DOWNLOAD DATASETS¶
To download the datasets used in this tutorial, pleas see the following links
1. gapminder.tsv
2. pew.csv
3. billboard.csv
4. ebola.csv
5. tips.csv
RESHAPE DATA FROM WIDE TO LONG¶
To reshape data from wide to a long format, we can use the melt() method. The melt function accepts several arguments, however, the most frequently one is the id_vars, that is to specify the variable that will not be touched or melted to a long format.
# Change folder
cd "D:\Dropbox\CLASSES\Data Science for Finance\Python\Lecture 1 - Part 2 - Tidy Data"
import pandas as pd
pew = pd.read_csv('pew.csv')
pew.head()
In the above dataset, we a column named religion and 10 other columns, containing the income levels of the individuals. We would like to melt the other 10 columns to a long format but do not want to touch or melt the religion column. Therefore, the id_vars will be equal to 'religion'
reshaped = pew.melt(id_vars='religion')
reshaped.head()
MULTIPLE ID_VARS¶
When using more than one id_vars (i.e. keeping these variables as is, not melting them), we shall pass a python's list that will contain the names of the variables. Python lists are enclosed in squared brackets, each item is separated by a comma
# Impoprt the billboard.csv file
billboard = pd.read_csv('billboard.csv')
billboard.head()
# Melt the week variables and keep year artist.inversted track time genre date.entered data.peaked
reshaped = billboard.melt(['year','artist.inverted','track','time','genre','date.entered','date.peaked'])
reshaped.head()
Question: What is the average of value column for each artist in the reshaped data¶
avg_by_artist = reshaped.groupby('artist.inverted')['value'].mean()
avg_by_artist.head()
TIP: Breaking Code on Multiple Lines¶
We can break code on multiple lines by wrapping the code in bracket. See the above code again, with brackets and on three lines
avg_by_artist = (reshaped
.groupby('artist.inverted')['value']
.mean())
MULTIPLE VARIABLES STORED IN ONE COLUMN¶
# load the ebola.csv file
ebola = pd.read_csv('ebola.csv')
ebola.head()
# Use Date and Day as id_vars and melt the rest.
ebola_melt = ebola.melt(id_vars=['Date', 'Day'])
ebola_melt.head()
Rename the newely created variables as case_country and deaths¶
ebola_melt = ebola.melt(
id_vars=['Date', 'Day'],
var_name ='case_country',
value_name = 'deaths')
ebola_melt.head()

#### Entries
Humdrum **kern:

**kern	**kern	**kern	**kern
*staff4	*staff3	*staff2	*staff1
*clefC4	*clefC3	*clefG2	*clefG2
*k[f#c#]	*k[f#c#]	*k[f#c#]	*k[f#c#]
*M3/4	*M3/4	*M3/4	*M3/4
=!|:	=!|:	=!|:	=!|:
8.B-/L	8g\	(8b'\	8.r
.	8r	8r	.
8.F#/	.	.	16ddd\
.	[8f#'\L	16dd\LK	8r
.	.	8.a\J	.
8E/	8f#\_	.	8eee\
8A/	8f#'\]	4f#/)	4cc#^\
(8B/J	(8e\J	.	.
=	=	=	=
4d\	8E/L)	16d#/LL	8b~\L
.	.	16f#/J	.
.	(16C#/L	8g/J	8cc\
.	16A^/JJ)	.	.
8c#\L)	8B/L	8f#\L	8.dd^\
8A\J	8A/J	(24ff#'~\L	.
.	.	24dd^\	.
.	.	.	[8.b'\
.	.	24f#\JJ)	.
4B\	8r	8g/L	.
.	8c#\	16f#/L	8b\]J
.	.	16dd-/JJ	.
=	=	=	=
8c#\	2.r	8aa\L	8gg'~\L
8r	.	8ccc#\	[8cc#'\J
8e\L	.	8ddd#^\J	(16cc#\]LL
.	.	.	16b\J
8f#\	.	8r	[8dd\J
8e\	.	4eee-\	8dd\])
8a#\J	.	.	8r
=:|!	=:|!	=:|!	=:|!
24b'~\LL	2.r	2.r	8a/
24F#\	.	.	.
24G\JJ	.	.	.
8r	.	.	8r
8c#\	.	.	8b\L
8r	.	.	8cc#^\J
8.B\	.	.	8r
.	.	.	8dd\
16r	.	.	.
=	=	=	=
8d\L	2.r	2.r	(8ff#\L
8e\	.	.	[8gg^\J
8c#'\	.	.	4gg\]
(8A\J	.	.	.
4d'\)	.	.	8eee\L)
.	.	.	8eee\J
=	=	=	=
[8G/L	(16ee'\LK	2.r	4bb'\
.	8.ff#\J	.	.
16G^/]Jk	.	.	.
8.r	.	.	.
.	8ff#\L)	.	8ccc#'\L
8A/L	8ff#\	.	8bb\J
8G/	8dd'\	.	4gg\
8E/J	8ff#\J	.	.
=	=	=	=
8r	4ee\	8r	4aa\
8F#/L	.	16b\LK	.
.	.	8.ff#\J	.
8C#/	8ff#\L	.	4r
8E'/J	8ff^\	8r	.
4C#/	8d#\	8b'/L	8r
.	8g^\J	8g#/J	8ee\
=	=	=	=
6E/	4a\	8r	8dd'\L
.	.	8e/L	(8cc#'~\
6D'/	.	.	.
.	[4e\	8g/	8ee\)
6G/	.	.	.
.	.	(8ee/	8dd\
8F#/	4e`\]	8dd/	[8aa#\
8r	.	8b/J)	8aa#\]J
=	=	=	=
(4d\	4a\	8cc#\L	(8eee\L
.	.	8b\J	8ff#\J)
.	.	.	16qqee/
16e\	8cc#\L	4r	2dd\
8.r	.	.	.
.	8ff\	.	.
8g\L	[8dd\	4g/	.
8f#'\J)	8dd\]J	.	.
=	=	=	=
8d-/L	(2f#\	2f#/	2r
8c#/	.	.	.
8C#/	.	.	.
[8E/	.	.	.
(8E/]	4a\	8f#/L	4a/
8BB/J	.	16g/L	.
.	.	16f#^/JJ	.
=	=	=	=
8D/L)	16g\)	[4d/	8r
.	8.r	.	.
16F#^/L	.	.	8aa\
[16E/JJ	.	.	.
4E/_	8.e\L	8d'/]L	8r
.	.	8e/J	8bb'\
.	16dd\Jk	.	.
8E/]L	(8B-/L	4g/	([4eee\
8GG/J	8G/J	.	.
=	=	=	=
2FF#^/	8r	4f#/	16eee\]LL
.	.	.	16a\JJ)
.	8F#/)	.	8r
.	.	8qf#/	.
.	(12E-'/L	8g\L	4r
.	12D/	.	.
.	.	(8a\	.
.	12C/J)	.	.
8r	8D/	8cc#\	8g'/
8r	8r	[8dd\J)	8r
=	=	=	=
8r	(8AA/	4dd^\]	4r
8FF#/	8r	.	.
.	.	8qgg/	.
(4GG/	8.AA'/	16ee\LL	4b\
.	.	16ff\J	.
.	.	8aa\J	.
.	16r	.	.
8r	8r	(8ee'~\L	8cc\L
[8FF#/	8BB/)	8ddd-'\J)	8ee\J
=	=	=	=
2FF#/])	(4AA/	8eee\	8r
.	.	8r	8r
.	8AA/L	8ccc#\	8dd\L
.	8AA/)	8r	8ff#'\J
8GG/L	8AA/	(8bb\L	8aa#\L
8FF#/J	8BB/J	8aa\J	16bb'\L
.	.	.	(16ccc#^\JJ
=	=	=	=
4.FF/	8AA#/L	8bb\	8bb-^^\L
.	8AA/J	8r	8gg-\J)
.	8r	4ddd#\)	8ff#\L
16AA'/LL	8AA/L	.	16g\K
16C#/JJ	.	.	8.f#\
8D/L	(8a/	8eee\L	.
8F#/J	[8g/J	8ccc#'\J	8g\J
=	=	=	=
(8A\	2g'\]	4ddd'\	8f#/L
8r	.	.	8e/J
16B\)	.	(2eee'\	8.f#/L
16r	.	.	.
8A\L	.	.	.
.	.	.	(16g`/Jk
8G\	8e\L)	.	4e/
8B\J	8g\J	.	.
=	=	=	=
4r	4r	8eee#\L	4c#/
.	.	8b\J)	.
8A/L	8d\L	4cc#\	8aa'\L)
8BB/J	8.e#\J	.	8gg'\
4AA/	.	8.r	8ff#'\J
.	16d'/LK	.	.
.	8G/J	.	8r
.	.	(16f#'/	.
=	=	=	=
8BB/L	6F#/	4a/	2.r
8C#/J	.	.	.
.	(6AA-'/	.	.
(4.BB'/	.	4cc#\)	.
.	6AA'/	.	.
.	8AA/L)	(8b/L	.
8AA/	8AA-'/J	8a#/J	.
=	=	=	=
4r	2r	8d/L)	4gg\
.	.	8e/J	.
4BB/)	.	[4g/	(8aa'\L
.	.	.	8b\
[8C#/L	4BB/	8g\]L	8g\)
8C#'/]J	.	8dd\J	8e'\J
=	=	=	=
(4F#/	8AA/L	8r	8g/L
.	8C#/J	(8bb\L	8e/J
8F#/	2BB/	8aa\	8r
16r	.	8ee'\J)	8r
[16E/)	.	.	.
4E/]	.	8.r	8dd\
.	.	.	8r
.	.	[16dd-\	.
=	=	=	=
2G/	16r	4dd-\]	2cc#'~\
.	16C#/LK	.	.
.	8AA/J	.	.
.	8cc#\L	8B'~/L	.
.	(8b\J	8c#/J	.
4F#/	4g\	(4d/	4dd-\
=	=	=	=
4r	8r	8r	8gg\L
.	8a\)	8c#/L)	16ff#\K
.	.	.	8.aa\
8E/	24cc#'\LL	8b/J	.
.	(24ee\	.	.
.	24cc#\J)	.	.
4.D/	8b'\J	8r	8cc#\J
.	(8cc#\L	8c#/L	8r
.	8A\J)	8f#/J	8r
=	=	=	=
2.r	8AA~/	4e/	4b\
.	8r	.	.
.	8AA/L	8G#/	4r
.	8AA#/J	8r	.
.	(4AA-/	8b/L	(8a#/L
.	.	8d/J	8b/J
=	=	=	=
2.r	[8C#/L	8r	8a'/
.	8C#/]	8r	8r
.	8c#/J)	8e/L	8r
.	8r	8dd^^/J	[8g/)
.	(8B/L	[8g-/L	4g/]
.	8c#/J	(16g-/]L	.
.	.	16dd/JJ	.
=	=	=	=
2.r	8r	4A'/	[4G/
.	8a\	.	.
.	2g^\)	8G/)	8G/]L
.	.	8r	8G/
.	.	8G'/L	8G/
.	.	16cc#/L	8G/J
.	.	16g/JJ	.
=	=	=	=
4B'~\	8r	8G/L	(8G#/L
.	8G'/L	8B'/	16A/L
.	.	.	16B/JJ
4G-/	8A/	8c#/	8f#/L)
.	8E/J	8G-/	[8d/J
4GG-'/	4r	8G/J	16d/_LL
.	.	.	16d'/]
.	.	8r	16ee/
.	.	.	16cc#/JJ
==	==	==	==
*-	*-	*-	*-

#### Goal A
In the reshaping tutorial, why is id_vars set to 'religion' when melting the pew dataset? Please answer in one to three sentences.
#### Goal B
Render this sentence from the reshaping tutorial in Spanish: "We would like to melt the other 10 columns to a long format but do not want to touch or melt the religion column."

#### Problem solution A
The goal is to melt the other 10 columns, which hold income levels, into a long format while leaving the religion column untouched. The id_vars argument names the variable that will not be melted, so it is set to 'religion'.

#### Problem solution B
Quisiéramos fundir las otras 10 columnas en un formato largo, pero no queremos tocar ni fundir la columna religion.